• Problem description
Could you copy the full article about the super-Earth orbiting Barnard's Star word for word?

• Document extract

___

A "super-Earth" has been discovered orbiting the closest single star to our Sun, scientists said on Wednesday in a breakthrough that could shine a light on Earth's nearest planetary neighbours.

Astronomers studied Barnard's Star, a red dwarf just six light years away – practically in our back garden, galactically speaking – and noticed the presence of a "frozen, dimly lit world" at least 3.2 times heavier than Earth.

The planet, known for now as Barnard's Star b, is the second nearest to Earth outside the solar system and orbits its host star once every 233 days.

"It's important because it's really our nextdoor neighbour and we like to meet our neighbours in general," Ignasi Ribas, from the Institute of Space Studies of Catalonia and Spain's Institute of Space Sciences, told AFP.

Despite being relatively close to its parent star, the planet receives less than two percent of the energy Earth gets from the Sun, and the team estimates it has a surface temperature of -170°C – far too cold to support life as we know it.

"It's definitely not in the habitable zone, no liquid water. If it has any water or gas this is probably in solid form so that's why we call it frozen," said Ribas.

Darkness of a Red Dwarf

In mankind's bid to map the planets in the night sky, most historic research has focused on brighter, newer stars, which produce more light and increase the chances of scientists noticing anything orbiting them.

But since Barnard's Star is a red dwarf, a small and cooling star probably about twice as old as the Sun, it produces relatively little light making it hard to discern any bodies in its orbit.

___

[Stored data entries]
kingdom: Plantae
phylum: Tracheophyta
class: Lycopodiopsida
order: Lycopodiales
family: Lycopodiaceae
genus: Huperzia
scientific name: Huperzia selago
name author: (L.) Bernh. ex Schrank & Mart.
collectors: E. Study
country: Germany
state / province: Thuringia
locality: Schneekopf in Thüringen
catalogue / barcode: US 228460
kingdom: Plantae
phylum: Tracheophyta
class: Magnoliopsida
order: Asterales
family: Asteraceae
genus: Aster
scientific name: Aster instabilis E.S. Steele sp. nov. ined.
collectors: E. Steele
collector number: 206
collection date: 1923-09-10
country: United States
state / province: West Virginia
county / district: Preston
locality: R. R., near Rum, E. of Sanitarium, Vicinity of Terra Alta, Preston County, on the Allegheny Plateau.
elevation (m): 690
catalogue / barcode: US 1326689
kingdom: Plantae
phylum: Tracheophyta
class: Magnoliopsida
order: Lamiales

___

• Answer to this exercise
A "super-Earth" has been discovered orbiting the closest single star to our Sun, scientists said on Wednesday in a breakthrough that could shine a light on Earth's nearest planetary neighbours.

Astronomers studied Barnard's Star, a red dwarf just six light years away – practically in our back garden, galactically speaking – and noticed the presence of a "frozen, dimly lit world" at least 3.2 times heavier than Earth.

The planet, known for now as Barnard's Star b, is the second nearest to Earth outside the solar system and orbits its host star once every 233 days.

"It's important because it's really our nextdoor neighbour and we like to meet our neighbours in general," Ignasi Ribas, from the Institute of Space Studies of Catalonia and Spain's Institute of Space Sciences, told AFP.

Despite being relatively close to its parent star, the planet receives less than two percent of the energy Earth gets from the Sun, and the team estimates it has a surface temperature of -170°C – far too cold to support life as we know it.

"It's definitely not in the habitable zone, no liquid water. If it has any water or gas this is probably in solid form so that's why we call it frozen," said Ribas.

Darkness of a Red Dwarf

In mankind's bid to map the planets in the night sky, most historic research has focused on brighter, newer stars, which produce more light and increase the chances of scientists noticing anything orbiting them.

But since Barnard's Star is a red dwarf, a small and cooling star probably about twice as old as the Sun, it produces relatively little light making it hard to discern any bodies in its orbit.